START Extracted records
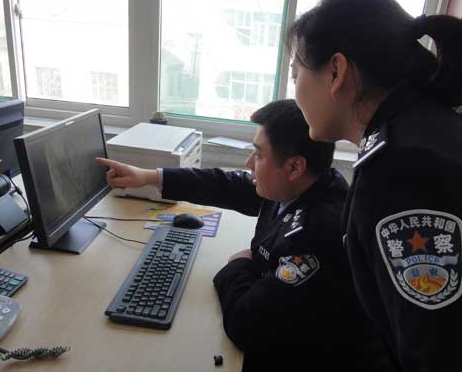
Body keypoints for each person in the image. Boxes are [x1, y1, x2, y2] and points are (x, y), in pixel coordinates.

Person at [287, 0, 462, 371]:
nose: (294, 92)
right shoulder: (424, 131)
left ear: (336, 72)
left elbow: (437, 356)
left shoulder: (404, 173)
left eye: (296, 74)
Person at [96, 100, 391, 371]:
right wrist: (148, 177)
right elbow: (226, 184)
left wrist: (238, 265)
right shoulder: (310, 183)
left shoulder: (316, 234)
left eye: (259, 154)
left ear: (294, 166)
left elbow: (246, 325)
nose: (248, 164)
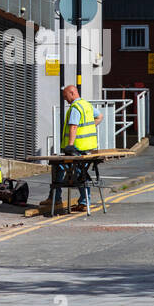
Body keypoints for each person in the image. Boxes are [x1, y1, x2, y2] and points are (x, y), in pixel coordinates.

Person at [41, 84, 102, 215]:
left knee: (59, 169)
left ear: (72, 93)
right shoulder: (86, 105)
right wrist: (88, 128)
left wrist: (69, 145)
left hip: (77, 148)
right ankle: (84, 202)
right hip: (88, 147)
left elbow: (73, 127)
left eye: (66, 96)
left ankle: (56, 198)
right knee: (81, 173)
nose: (65, 99)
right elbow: (99, 117)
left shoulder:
END Extracted records
The lines to return are those in the entries above that hold "shoulder".

right shoulder: (424, 131)
left shoulder: (404, 173)
right shoulder: (310, 183)
left shoulder: (316, 234)
right shoulder: (86, 105)
left shoulder:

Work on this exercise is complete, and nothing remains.